▼▼▼

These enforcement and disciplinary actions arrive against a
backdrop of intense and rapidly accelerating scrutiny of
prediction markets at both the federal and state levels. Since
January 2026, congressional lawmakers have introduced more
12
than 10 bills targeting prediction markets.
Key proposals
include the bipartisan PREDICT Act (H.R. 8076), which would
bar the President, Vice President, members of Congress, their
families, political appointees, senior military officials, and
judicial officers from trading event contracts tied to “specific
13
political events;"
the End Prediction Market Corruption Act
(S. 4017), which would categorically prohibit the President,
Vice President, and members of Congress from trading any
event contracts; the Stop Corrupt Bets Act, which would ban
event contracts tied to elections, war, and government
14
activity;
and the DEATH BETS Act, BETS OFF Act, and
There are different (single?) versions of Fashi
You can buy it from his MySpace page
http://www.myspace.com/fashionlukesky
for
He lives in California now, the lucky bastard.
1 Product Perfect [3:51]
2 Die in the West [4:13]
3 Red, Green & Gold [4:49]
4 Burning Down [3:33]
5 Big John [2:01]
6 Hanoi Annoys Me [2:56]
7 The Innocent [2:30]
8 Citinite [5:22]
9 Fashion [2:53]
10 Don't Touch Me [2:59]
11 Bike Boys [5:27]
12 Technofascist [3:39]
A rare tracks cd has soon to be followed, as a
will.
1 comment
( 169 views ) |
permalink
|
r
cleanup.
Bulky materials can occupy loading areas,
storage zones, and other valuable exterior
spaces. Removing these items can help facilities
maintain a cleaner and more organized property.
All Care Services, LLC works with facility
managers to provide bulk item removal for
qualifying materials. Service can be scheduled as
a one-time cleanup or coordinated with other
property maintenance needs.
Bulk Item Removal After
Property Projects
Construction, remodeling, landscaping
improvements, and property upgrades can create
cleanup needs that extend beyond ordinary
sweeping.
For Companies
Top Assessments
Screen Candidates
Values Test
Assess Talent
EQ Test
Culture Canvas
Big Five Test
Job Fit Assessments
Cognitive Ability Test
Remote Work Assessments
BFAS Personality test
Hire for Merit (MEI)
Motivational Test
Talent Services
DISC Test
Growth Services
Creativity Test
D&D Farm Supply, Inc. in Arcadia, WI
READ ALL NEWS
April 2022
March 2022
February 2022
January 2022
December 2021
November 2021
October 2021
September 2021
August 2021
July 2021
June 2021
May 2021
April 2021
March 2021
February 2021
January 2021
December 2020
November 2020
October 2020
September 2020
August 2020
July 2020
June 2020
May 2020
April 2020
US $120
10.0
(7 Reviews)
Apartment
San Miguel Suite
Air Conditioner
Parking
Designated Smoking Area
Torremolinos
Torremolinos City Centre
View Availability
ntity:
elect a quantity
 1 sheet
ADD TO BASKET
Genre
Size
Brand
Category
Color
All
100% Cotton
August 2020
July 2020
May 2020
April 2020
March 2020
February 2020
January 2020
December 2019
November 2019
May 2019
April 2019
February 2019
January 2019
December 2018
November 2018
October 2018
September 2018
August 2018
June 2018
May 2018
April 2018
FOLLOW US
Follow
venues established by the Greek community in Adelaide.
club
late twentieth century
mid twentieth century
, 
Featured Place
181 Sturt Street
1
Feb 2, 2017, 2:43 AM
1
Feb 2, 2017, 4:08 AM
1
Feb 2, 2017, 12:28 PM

▲▲▲

**Your assignment:** Edit the text of the records above so that every occurrence of "event contracts" becomes "wagering contracts", and present the lines again with no other alteration.

**Written solution:**
These enforcement and disciplinary actions arrive against a
backdrop of intense and rapidly accelerating scrutiny of
prediction markets at both the federal and state levels. Since
January 2026, congressional lawmakers have introduced more
12
than 10 bills targeting prediction markets.
Key proposals
include the bipartisan PREDICT Act (H.R. 8076), which would
bar the President, Vice President, members of Congress, their
families, political appointees, senior military officials, and
judicial officers from trading wagering contracts tied to “specific
13
political events;"
the End Prediction Market Corruption Act
(S. 4017), which would categorically prohibit the President,
Vice President, and members of Congress from trading any
wagering contracts; the Stop Corrupt Bets Act, which would ban
wagering contracts tied to elections, war, and government
14
activity;
and the DEATH BETS Act, BETS OFF Act, and
There are different (single?) versions of Fashi
You can buy it from his MySpace page
http://www.myspace.com/fashionlukesky
for
He lives in California now, the lucky bastard.
1 Product Perfect [3:51]
2 Die in the West [4:13]
3 Red, Green & Gold [4:49]
4 Burning Down [3:33]
5 Big John [2:01]
6 Hanoi Annoys Me [2:56]
7 The Innocent [2:30]
8 Citinite [5:22]
9 Fashion [2:53]
10 Don't Touch Me [2:59]
11 Bike Boys [5:27]
12 Technofascist [3:39]
A rare tracks cd has soon to be followed, as a
will.
1 comment
( 169 views ) |
permalink
|
r
cleanup.
Bulky materials can occupy loading areas,
storage zones, and other valuable exterior
spaces. Removing these items can help facilities
maintain a cleaner and more organized property.
All Care Services, LLC works with facility
managers to provide bulk item removal for
qualifying materials. Service can be scheduled as
a one-time cleanup or coordinated with other
property maintenance needs.
Bulk Item Removal After
Property Projects
Construction, remodeling, landscaping
improvements, and property upgrades can create
cleanup needs that extend beyond ordinary
sweeping.
For Companies
Top Assessments
Screen Candidates
Values Test
Assess Talent
EQ Test
Culture Canvas
Big Five Test
Job Fit Assessments
Cognitive Ability Test
Remote Work Assessments
BFAS Personality test
Hire for Merit (MEI)
Motivational Test
Talent Services
DISC Test
Growth Services
Creativity Test
D&D Farm Supply, Inc. in Arcadia, WI
READ ALL NEWS
April 2022
March 2022
February 2022
January 2022
December 2021
November 2021
October 2021
September 2021
August 2021
July 2021
June 2021
May 2021
April 2021
March 2021
February 2021
January 2021
December 2020
November 2020
October 2020
September 2020
August 2020
July 2020
June 2020
May 2020
April 2020
US $120
10.0
(7 Reviews)
Apartment
San Miguel Suite
Air Conditioner
Parking
Designated Smoking Area
Torremolinos
Torremolinos City Centre
View Availability
ntity:
elect a quantity
 1 sheet
ADD TO BASKET
Genre
Size
Brand
Category
Color
All
100% Cotton
August 2020
July 2020
May 2020
April 2020
March 2020
February 2020
January 2020
December 2019
November 2019
May 2019
April 2019
February 2019
January 2019
December 2018
November 2018
October 2018
September 2018
August 2018
June 2018
May 2018
April 2018
FOLLOW US
Follow
venues established by the Greek community in Adelaide.
club
late twentieth century
mid twentieth century
, 
Featured Place
181 Sturt Street
1
Feb 2, 2017, 2:43 AM
1
Feb 2, 2017, 4:08 AM
1
Feb 2, 2017, 12:28 PM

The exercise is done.